Securing the new credit facility is subject to a number of usual and customary conditions and processes, for which the signed term sheet is just the first step. Those conditions include, among other things, lender due diligence, agreement on definitive terms and final documents, and the negotiation of acceptable fee arrangements.

Black Bison Loan Agreements
On July 23, 2014, the Company increased its secured financing to Black Bison from $11.5 million to $15.3 million. The Company executed an amendment to the Loan Agreement previously entered into March 13, 2014, to increase the loan to $12 million, and entered into an additional loan for $3.3 million from a taxable REIT subsidiary of the Company, on substantially the same terms (the "TRS Loan"). The purpose of the increase in the secured financing was to fund the acquisition and development of real property and related equipment that will provide water sourcing, water disposal, or water treating and recycling services for the oil and natural gas industry. There were no other material changes to the terms of the Loan Agreement. In connection with the Amendment and the TRS Loan, the Company fully funded the remainder of the $15.3 million capacity of the combined loans.

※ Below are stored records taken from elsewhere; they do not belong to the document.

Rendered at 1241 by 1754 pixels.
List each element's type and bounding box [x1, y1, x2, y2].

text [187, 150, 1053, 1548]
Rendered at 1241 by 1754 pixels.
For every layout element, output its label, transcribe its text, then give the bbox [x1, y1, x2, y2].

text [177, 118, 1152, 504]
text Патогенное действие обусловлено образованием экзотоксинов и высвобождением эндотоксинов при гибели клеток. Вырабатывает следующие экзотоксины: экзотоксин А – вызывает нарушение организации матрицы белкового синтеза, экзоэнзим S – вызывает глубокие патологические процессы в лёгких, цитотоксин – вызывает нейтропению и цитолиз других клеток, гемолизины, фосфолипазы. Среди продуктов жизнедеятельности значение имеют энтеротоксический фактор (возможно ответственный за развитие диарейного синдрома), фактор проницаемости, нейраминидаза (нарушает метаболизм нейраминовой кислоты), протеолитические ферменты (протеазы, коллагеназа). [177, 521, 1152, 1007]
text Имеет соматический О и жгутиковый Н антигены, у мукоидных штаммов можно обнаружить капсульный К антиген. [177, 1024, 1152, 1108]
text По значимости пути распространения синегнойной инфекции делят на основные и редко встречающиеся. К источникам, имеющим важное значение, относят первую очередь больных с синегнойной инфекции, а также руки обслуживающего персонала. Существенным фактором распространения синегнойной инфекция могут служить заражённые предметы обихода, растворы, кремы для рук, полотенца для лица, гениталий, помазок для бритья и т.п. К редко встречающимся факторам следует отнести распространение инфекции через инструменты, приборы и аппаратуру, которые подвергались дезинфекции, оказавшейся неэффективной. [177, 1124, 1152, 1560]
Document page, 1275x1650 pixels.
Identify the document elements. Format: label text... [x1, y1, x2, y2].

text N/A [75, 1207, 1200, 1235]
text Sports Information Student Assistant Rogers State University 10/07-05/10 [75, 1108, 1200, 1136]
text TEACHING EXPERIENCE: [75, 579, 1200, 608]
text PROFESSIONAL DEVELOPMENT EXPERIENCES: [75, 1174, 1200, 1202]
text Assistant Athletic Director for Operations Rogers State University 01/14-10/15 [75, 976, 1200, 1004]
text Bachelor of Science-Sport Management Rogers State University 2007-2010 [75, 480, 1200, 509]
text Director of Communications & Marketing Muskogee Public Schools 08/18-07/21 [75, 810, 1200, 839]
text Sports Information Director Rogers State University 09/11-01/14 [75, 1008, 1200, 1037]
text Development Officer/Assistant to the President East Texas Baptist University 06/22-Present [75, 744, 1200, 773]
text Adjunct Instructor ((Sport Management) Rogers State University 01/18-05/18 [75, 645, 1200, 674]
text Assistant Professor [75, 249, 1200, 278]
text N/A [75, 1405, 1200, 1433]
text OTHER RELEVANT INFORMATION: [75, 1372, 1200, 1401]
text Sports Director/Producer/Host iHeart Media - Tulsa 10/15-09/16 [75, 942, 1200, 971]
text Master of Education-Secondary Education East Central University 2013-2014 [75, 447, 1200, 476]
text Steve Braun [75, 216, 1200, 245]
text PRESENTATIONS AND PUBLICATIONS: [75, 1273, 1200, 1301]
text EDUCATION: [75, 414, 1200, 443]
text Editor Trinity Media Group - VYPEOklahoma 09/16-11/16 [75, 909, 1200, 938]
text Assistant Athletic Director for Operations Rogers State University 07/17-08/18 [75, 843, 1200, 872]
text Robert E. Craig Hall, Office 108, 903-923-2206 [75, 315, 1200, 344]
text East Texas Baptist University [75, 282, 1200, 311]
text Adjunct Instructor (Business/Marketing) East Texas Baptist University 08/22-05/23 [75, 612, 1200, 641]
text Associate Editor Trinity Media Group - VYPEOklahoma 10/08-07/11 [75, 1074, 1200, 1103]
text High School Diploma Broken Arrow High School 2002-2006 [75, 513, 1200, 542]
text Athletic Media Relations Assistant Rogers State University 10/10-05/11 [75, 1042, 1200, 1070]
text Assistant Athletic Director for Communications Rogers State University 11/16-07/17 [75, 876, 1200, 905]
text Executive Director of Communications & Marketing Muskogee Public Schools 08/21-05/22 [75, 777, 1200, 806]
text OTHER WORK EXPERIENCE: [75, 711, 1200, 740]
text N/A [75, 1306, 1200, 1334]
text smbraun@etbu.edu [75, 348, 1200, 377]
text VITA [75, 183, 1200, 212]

In anticipation of the agreements described above, Corridor Bison assigned to CorEnergy BBWS its rights and obligations in the Warrant dated March 13, 2014. That Warrant granted to its holder the right to purchase up to 15 percent of the outstanding equity of Black Bison Intermediate Holdings, LLC (“Intermediate Holdings”). As a condition of the TRS Loan, the parties entered into an Amended and Restated Warrant, pursuant to which the amount available to purchase thereunder was increased to 18.72 percent of the outstanding equity of Intermediate Holdings. CorEnergy BBWS paid $51 thousand for the increase in the amount that could be purchased pursuant to the Warrant. The amount paid was determined to be the current value of the incremental amount that could be purchased under the Warrant.